Indications that Female Genital Mutilation may have already taken place include:

● A child may spend long periods of time away from the classroom during the day with bladder or
menstrual problems.

● There may be prolonged absences from school.

● A prolonged absence from school with noticeable behaviour changes on the girl’s return could be an indication
that a girl has recently undergone FGM.

● At antenatal booking the holistic assessment may identify women who have undergone FGM. Midwives and
Obstetricians should then plan appropriate care for pregnancy and delivery.

Professionals also need to be vigilant to the needs of children who may/are suffering the adverse consequence of the practice.

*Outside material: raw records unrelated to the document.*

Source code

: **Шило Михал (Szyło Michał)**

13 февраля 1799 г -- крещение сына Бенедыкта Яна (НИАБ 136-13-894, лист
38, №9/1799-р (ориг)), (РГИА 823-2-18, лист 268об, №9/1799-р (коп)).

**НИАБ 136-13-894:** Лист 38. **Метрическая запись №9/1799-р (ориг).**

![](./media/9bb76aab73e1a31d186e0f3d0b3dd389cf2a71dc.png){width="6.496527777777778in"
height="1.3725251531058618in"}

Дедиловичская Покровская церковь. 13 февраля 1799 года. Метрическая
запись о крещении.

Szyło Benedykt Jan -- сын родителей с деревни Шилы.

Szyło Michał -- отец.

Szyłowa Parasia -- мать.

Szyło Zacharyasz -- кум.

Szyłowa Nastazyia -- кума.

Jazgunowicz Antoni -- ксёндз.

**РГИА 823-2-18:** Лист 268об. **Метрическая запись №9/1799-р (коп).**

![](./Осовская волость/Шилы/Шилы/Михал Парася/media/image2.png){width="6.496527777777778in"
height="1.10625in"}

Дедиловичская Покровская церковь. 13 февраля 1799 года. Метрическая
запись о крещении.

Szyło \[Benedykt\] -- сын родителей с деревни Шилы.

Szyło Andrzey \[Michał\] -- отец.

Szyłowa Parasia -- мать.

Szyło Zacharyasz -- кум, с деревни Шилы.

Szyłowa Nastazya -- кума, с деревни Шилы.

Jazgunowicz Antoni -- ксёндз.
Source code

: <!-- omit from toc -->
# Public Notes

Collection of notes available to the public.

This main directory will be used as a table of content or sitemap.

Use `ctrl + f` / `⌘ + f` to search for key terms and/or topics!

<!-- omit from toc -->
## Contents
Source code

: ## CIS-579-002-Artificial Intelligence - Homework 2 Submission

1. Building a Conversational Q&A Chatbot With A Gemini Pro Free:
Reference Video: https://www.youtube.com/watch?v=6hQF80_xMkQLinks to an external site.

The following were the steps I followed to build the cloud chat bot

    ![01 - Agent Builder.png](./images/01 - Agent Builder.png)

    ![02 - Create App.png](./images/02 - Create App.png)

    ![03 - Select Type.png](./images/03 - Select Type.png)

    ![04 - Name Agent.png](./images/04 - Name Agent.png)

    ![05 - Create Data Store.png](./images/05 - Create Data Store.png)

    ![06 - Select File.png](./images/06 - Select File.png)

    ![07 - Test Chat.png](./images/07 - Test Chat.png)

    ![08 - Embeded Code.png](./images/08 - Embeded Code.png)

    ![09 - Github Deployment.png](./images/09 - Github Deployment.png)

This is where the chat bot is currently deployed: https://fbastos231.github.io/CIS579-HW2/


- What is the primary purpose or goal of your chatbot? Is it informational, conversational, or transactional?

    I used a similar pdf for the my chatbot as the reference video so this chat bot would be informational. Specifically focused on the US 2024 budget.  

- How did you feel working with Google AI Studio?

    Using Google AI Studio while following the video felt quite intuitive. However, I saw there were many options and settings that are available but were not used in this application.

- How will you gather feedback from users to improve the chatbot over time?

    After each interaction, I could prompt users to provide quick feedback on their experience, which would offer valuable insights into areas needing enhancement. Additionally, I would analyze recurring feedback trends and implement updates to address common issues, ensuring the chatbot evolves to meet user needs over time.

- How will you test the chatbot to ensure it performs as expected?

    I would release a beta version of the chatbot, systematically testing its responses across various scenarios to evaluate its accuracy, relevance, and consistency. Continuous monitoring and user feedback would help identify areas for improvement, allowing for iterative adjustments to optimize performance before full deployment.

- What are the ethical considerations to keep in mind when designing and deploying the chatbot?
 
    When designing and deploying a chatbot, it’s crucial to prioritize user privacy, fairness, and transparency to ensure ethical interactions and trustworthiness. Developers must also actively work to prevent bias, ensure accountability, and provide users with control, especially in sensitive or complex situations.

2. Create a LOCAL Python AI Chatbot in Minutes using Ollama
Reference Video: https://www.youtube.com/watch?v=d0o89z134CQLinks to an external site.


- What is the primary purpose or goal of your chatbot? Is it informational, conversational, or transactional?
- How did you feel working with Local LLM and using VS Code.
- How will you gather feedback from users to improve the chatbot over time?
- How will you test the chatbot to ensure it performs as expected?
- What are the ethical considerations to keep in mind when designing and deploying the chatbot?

Child who has already undergone FGM

If a child has already undergone FGM and this comes to the attention of any professional, a referral should be made to social services. A strategy meeting must be convened within two days. The strategy meeting will consider how, where and when the procedure was performed and the legal implication of this.

● If the child has already undergone FGM the strategy meeting will need to consider carefully whether to continue
enquiries or whether to assess the need for support services. Particular attention should be given to assessing
the needs of any other girls in the family. If any legal action is being considered, legal advice must be sought.

● A second strategy meeting should take place within ten working days of the referral, with the same chair. This
meeting must evaluate the information collected in the enquiry and recommend whether a child protection
conference is necessary. (LCPC 2003).

● Any girl who has undergone FGM may be offered counselling and medical help as required. Consideration must be
give to any other female siblings at risk.

● A child protection conference should only be considered necessary if there are unresolved child
protection issues once the initial investigation and assessment have been completed.